Of fatal flaws
IT is remarkable how chaos seems to be the only constant with the PTI. Late on Thursday, it emerged that the party’s erstwhile secretary general, Omar Ayub Khan, had resigned from various positions he held within the party. The development followed a confrontation between Mr Ayub and angry PTI supporters earlier in the day after Imran Khan and his spouse Bushra Imran’s pleas for suspension of sentence in the ‘iddat case’ were rejected. It also came amidst rumours of the formation of a forward bloc in the National Assembly. It seems that even die-hard loyalists like Hammad Azhar and Murad Saeed were taken off guard by Mr Ayub’s decision: in messages shared on social media platform X, the former asked that Mr Ayub reconsider, while the latter spoke passionately about the need for unity within the party’s ranks.
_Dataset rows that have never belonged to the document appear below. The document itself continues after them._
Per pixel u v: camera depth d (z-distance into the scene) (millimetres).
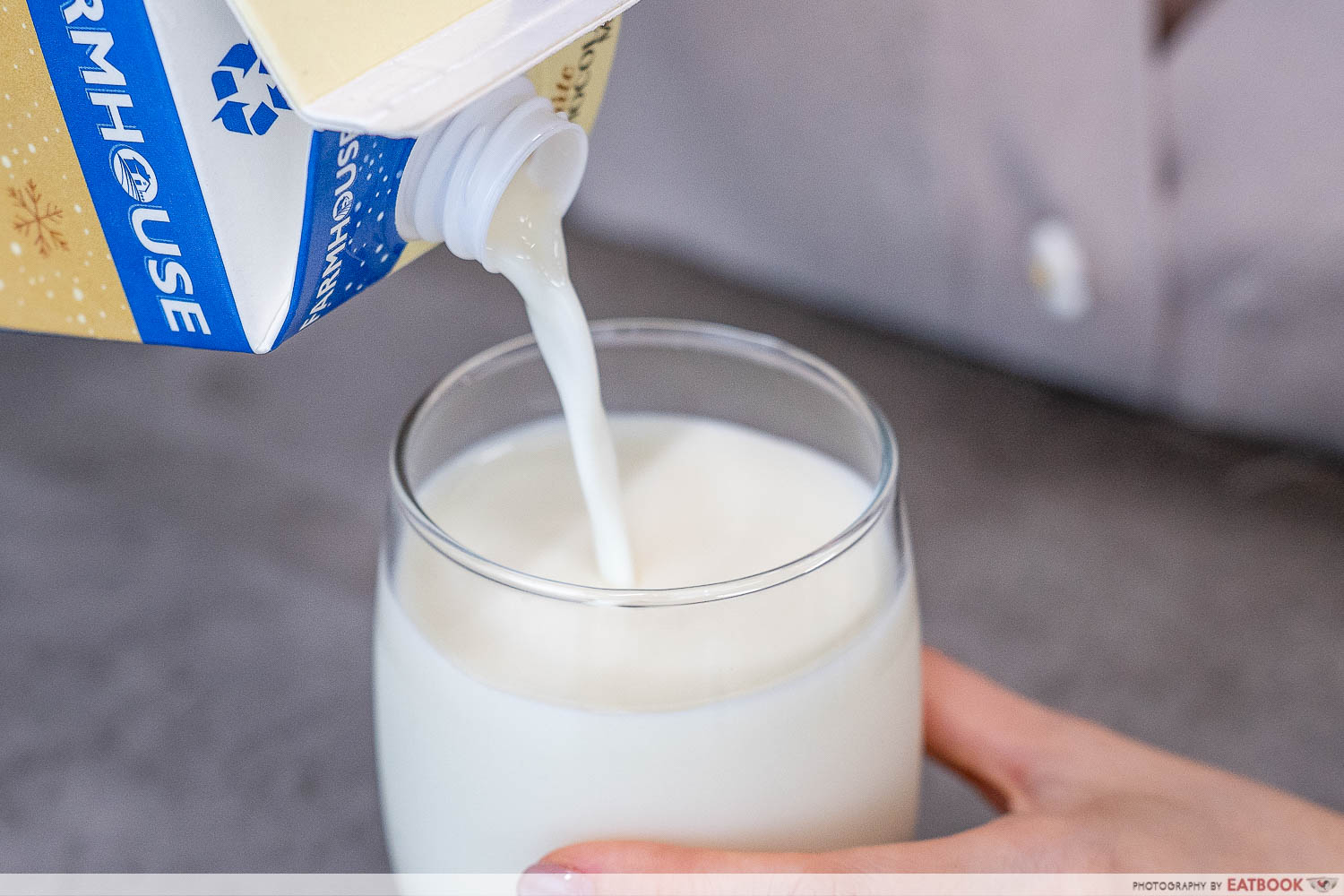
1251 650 397
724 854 278
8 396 482
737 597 273
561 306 291
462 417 317
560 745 275
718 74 542
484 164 264
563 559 307
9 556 417
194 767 368
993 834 304
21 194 260
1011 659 396
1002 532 431
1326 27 430
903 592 297
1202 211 475
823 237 566
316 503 437
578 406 295
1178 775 328
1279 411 490
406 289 548
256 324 257
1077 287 511
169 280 257
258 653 395
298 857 349
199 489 440
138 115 246
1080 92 471
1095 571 419
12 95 251
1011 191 509
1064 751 335
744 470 325
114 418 470
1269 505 442
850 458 316
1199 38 449
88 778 365
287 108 250
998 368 518
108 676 388
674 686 274
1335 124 438
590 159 606
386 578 299
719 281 568
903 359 515
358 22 243
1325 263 455
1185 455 464
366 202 261
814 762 282
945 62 486
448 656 280
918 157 518
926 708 345
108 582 412
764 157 555
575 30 249
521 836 281
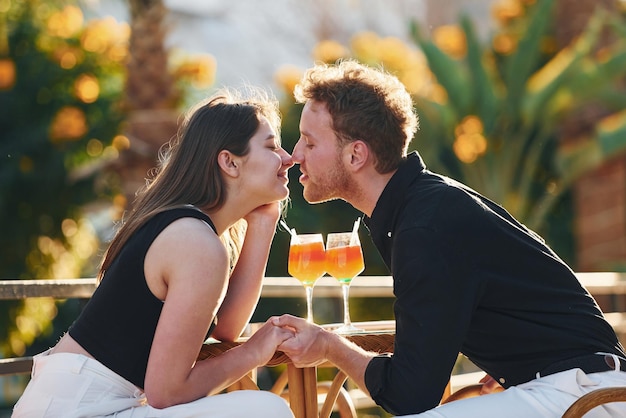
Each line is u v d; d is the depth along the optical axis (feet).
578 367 8.59
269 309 32.55
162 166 9.74
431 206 8.78
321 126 9.49
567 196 40.81
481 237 8.71
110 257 8.66
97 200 34.30
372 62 39.06
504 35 41.11
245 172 9.06
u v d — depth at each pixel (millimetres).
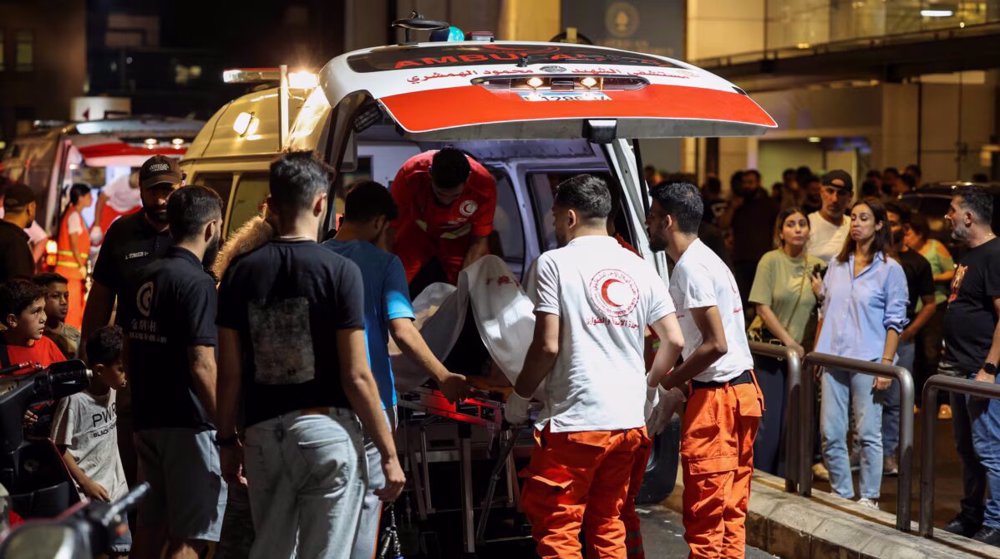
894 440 7773
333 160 5648
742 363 5465
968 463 6535
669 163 22688
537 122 5145
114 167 12383
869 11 17703
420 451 5777
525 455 5879
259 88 8297
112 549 5469
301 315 4289
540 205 8086
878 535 5996
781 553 6500
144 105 74000
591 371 4891
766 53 18562
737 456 5469
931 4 16016
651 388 5207
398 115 5000
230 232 7539
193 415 4898
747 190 13062
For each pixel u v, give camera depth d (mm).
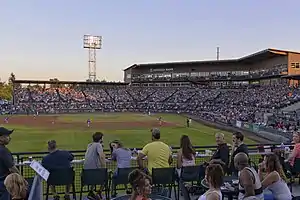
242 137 8867
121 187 10070
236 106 71062
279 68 76500
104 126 48750
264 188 6656
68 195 8422
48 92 95188
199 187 8531
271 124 39344
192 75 100625
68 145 29781
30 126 48250
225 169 8562
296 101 58500
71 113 80312
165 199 6336
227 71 95312
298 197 6859
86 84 102125
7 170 7031
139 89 102000
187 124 49406
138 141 32750
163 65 104500
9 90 131250
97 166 8562
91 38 114938
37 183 5820
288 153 11148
It then emerged that the resignation had been tendered days earlier and had also been endorsed by the party’s jailed chief.
While Mr Ayub framed his decision as necessary because of the responsibilities he is entrusted with as opposition leader in the National Assembly, other party leaders seem to blame him for the PTI’s continuing inability to secure Mr Khan’s release. On Friday, one of the party’s maverick leaders, Sher Afzal Marwat, demanded senior party leader Shibli Faraz’s resignation on the same grounds. It is also worth noting that several former PTI leaders, who had previously parted ways with the PTI, have recently resurfaced to make their cases for re-entry into the party. The party’s most vocal supporters, meanwhile, have been getting increasingly restless and frustrated in the absence of any major breakthrough. Many will closely observe how the PTI moves forward, especially since its differences have now spilled out in the open. As far as it has come, internal discipline remains the Achilles’ heel of the party. How quickly it establishes order within its ranks may be critical to its survival.